*** Selected excerpt Section Begins ***

Addie, also in her third year of participation, said being given a challenge and participating in the events provides excitement and a sense of camaraderie.
And, Amelia added, besides the requisite essay and recommendations, she believes the teacher picks the participants who are the greatest “team players.”
It is an approach which offers education, competition, and opportunities for working together. “Those kids who give the best effort, are willing to work hard, and stay positive,” said Jamie, “are picked. It’s not (necessarily) the smartest children.”
On this particular day, the second week of the session, the “Duct Tape – Build a Boat” challenge required students to “design and float a boat that holds the most marbles.” Within seconds, each student began excitedly creating their structure. One by one, they placed their boats in the water. The majority sank, with an overflow of design “holes.” But, the overall intent was to teach buoyancy and surface area - a valuable lesson which clearly showed that intention and creativity, alone, do not necessarily equate to success.
“Who cares if you fail the first (time),” said Jamie. “Make a plan, make it better. Do better. I think most were more than willing to update their designs based on what they saw worked and didn’t. The students are natural observers so they could easily figure out a new and better approach,” she said.
In the end, most participants realize that patience, diligence, and perseverance will go a long way to achieving the end goal.
“These kids don’t realize how hard this is,” said Jamie, referencing the fact that the younger 4th graders are often disappointed with not learning all the concepts and/or losing during final competition, compelling them to return the following year with a greater hunger and passion to win.
To train for the final event, students attend the weekly classes and are required to study for approximately one hour per week. Within the group, students may choose three of 18 competitions offered with such categories as “ProGamers,” “Weather Permitting” and “Pasta Tower.” In many instances, the questions and categories reflect classroom work already being mandated (and taught) by the North Carolina Course of Study (grades 2-6).
In addition, parents often volunteer their time to coach for one event and are involved in supporting their students outside of practice, as well.
To help participants prepare, Jamie creates a different study guide for each student. This will be the basis of their year-long study. The work demands logical and critical-thinking skills, retention and a greater understanding of all the basic concepts. “I remember how difficult it was,” Jamie said. “It’s not an easy thing to do!”
This past May, at the finals, some Matthews children placed in events and others medaled; the group also won the NCSO’s (regional) Spirit Award given for the best sportsmanship, collaboration, and teamsmanship – an award Jamie says she’ll take “any day.” She hopes to again win this award in 2019. “We spend more time building a team than teaching,” said Jamie.”
Having participated in NCSO during eigth grade, at Northeast Middle School in Charlotte, Jamie sees this as an extension of her own life and her own passion. She has a fervent her desire to foster more interest in these fields. “It doesn’t look like I’m in the science field, but here I am analyzing data and doing things scientists do!” she said. “I want students to realize that science doesn’t just mean a person with a lab coat. It can be anyone.”

*** Selected excerpt Section Ends ***
*** Collected data Section Begins ***

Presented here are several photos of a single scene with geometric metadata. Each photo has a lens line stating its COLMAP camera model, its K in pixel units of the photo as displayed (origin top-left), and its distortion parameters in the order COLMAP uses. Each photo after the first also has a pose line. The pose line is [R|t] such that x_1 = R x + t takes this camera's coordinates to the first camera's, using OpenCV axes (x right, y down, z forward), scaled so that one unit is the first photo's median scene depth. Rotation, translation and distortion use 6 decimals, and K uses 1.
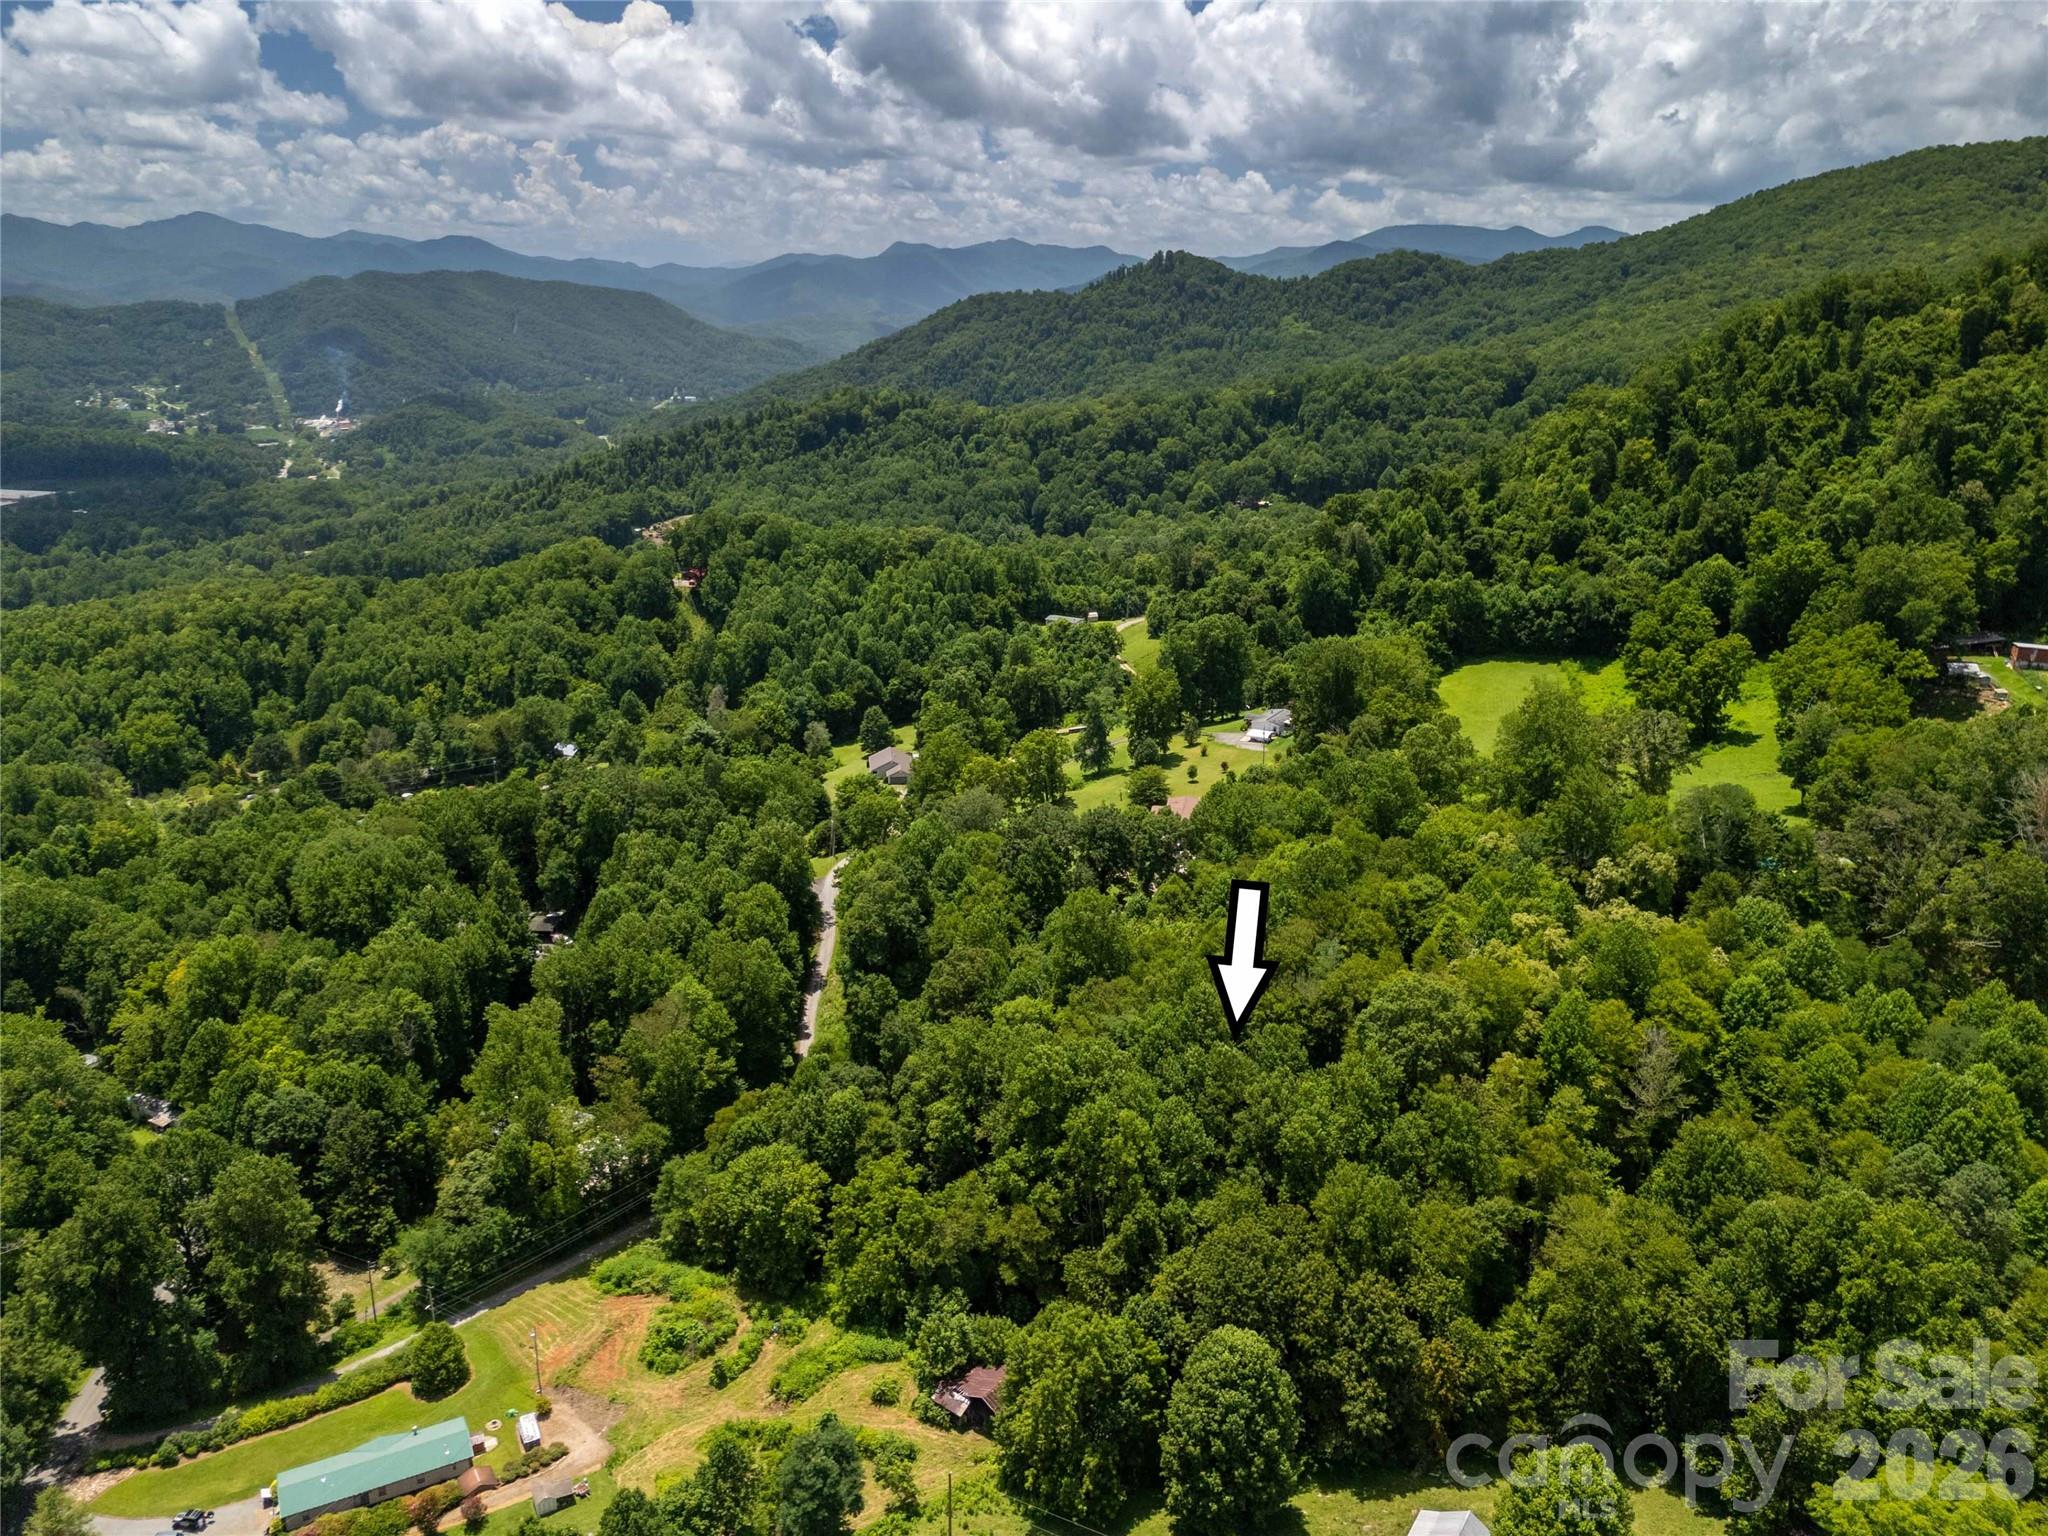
lens RADIAL K [[1479.7, 0, 1017.3], [0, 1479.7, 769.7], [0, 0, 1]] dist [0.083611, -0.081532]
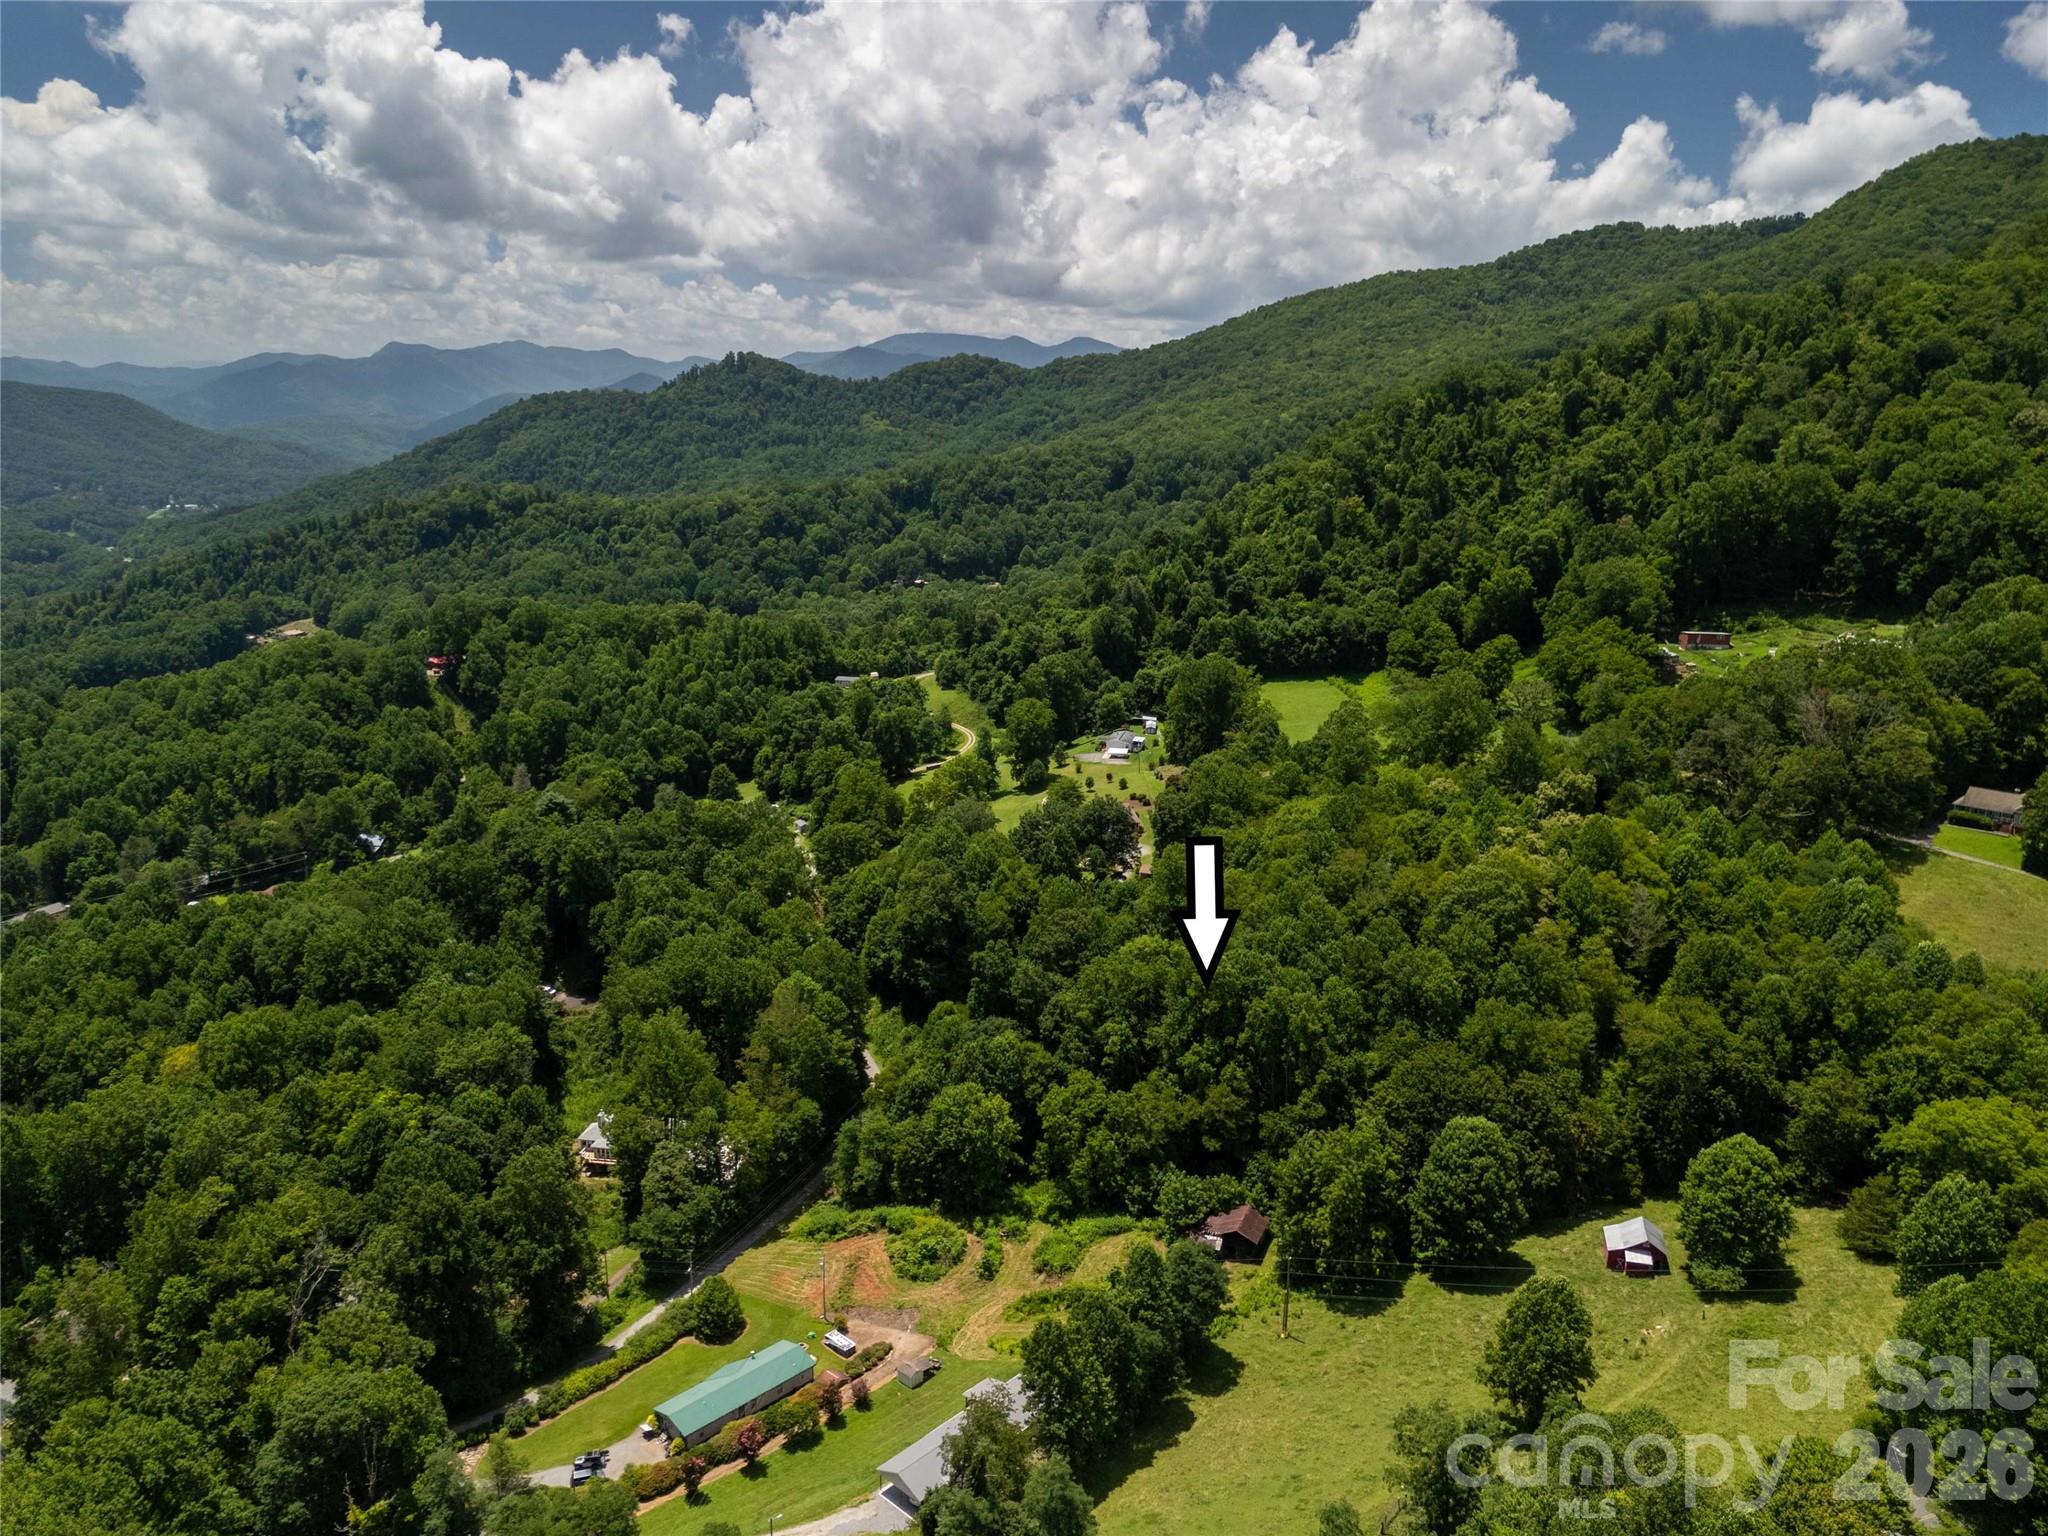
lens RADIAL K [[1470.7, 0, 1024.0], [0, 1470.7, 768.0], [0, 0, 1]] dist [0.080659, -0.080742]
pose [[0.954338, -0.077180, 0.288586, -0.209802], [0.095021, 0.994302, -0.048309, 0.032847], [-0.283213, 0.073525, 0.956234, -0.062483]]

*** Collected data Section Ends ***

According to the science team article, how much time per week must students spend studying? Please answer in one sentence. Rely only on the science team article, not on the lines.

Students must study for approximately one hour per week.